In many towns, especially in the heavily Germanic Midwest, camp officials were deluged with requests from U.S. citizens about German relatives. Cowley’s book is chock-full of stories about things like German PWs knocking on relatives’ door, or of a German-American discovering a cousin or uncle or brother in a nearby PW camp. After the war, many German PWs came back to the U.S.—to these communities—to live.
All that history got me thinking: what would it be like to be Jewish and to live here at that particular time? There are these Germans PWs, who’ve worked for a government that pretty much wants to wipe you out, and now they’re just down the road. They’re working in factories, in the fields. Many times, there are people in town—your neighbors—who aren’t unhappy; who are, in fact, thrilled because some of those men are relatives or friends.
Think about it.
D&E: These are related, and here’s how. I think all art tells a story. I’m talking pictures now, but you can make the same argument about any art. Sometimes, the story’s about the artist’s reason for painting: where he lives, what’s going on politically, that kind of thing. Sometimes it’s about the relationship to what he’s painting. And—almost always, I think—the story’s about the painter’s relationship to the actual paint, the canvas, the brush, that palette knife. So when I look at a painting, I try to understand not only what an artist is trying to tell me but what the artist felt when he or she created the work.

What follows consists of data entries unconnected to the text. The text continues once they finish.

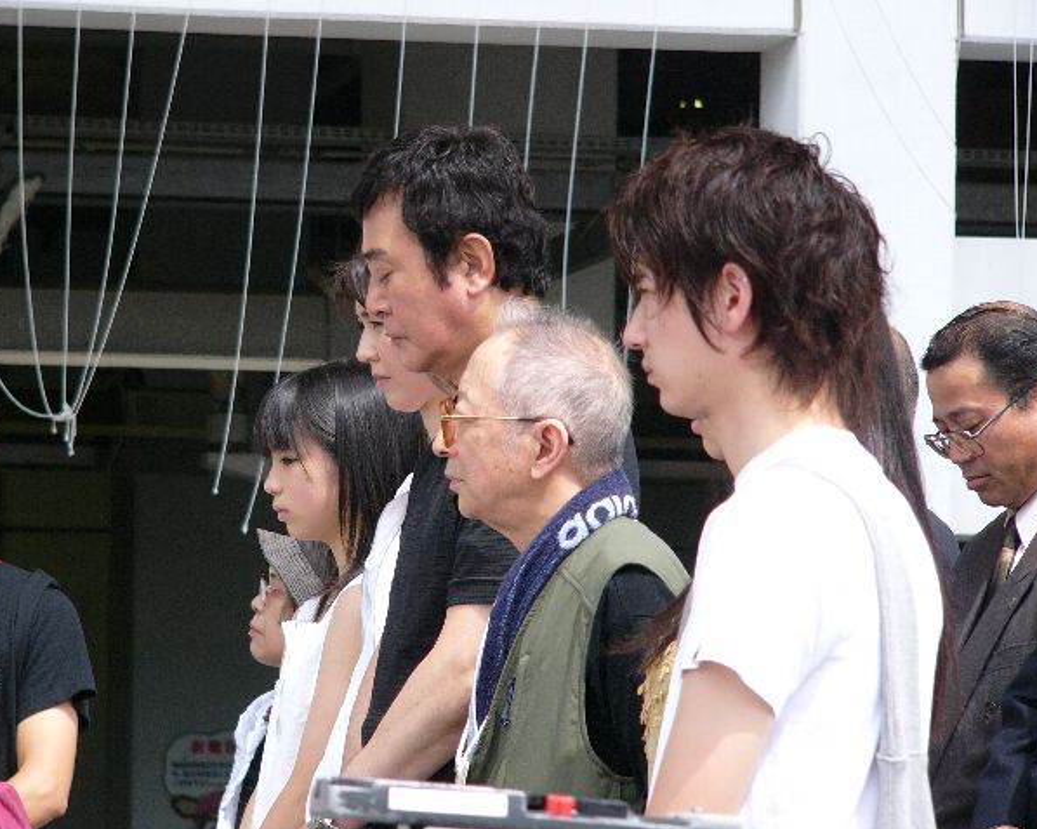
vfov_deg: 7.6
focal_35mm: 202
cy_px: 415
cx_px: 488
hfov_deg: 9.6
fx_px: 6197
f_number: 2.8
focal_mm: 32.1
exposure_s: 1/1000
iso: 100
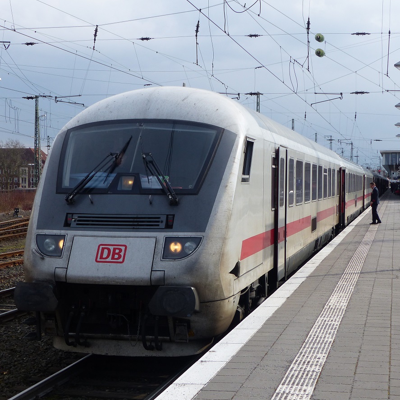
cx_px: 198
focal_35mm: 67
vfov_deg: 25.7
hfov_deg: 25.7
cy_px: 202
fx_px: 876
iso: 100
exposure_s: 1/800
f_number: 4
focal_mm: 10.1
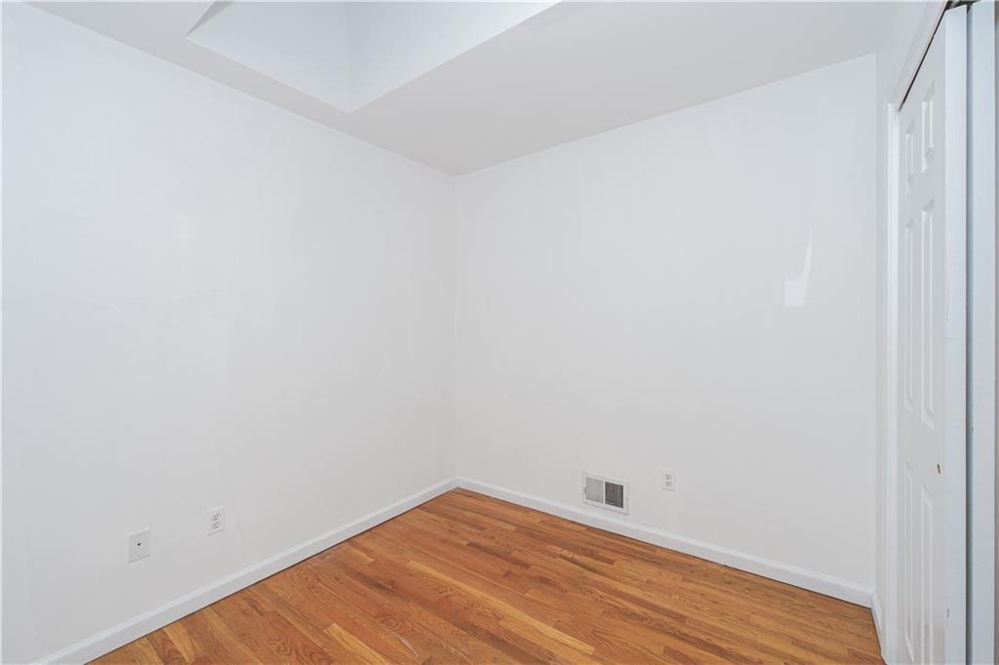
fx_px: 416
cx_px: 500
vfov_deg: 77.3
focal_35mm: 15
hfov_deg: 100.4
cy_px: 332
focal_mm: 10
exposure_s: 1/60
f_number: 8
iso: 640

That’s where Christian Cage enters: at the intersection of history and imagination and into a story I wanted to tell of the darkness of a town and its secrets, and of a personal darkness that takes courage to explore. (His name says it all, don’t you think?) Christian tells his personal story to himself by painting; he paints his history and his questions all over his walls. His room is the inside of his head. His problem is that he can’t make sense of it all; it never quite comes together. Sometimes, his darkness freaks him out.
Now, as a child shrink, I’ve always been interested in and drawn to the sideways place in people’s minds: the buried place where darkness lives. In fact, when I stop to re-read the first section of Draw again—which, one day, I hope you do as well—I realize that I’ve written a pretty fair description of what my job was as a child psychiatrist: to draw the dark. To try to help kids put words to what troubles or angers or haunts or frightens them. Which means—they have to go there: to that sideways place. Personally, I think that takes guts. But no matter how frightening, I think the journey through the darkness is worth it. Call the reward insight; call it understanding.
Or call it hope. I do.
So, there you go, some of the how and the why of Draw the Dark. As for the rest: If you’re inclined to read the book, you’ll take it from here.
Thanks for dropping by.
Ilsa J. Bick
The Merry Gentlemen
5 hours ago
3 comments:
Wow, I had no idea that there were German POW camps in the US. I know that's silly, but WOW. Guess you learn something new every day.
I learned about German POW camps when I visited a museum in New York that had a small section dedicated the the POWs held there. I was fascinated. I've heard of other camps since then. It's interesting the way that history is framed in books. For instance, many of my students are suprised to learn about the existence of Japanese Internment Camps. I am teaching a course on the Holocaust to seniors next year and think that I should read this book. Maybe it will fit somehow? The students are very excited about this course--They designed it. Thanks for the interview and for writing for teens!
I didn't know about the POW camps either until I read this book, although I did know about the Japanese internment camps here. This is why I love reading!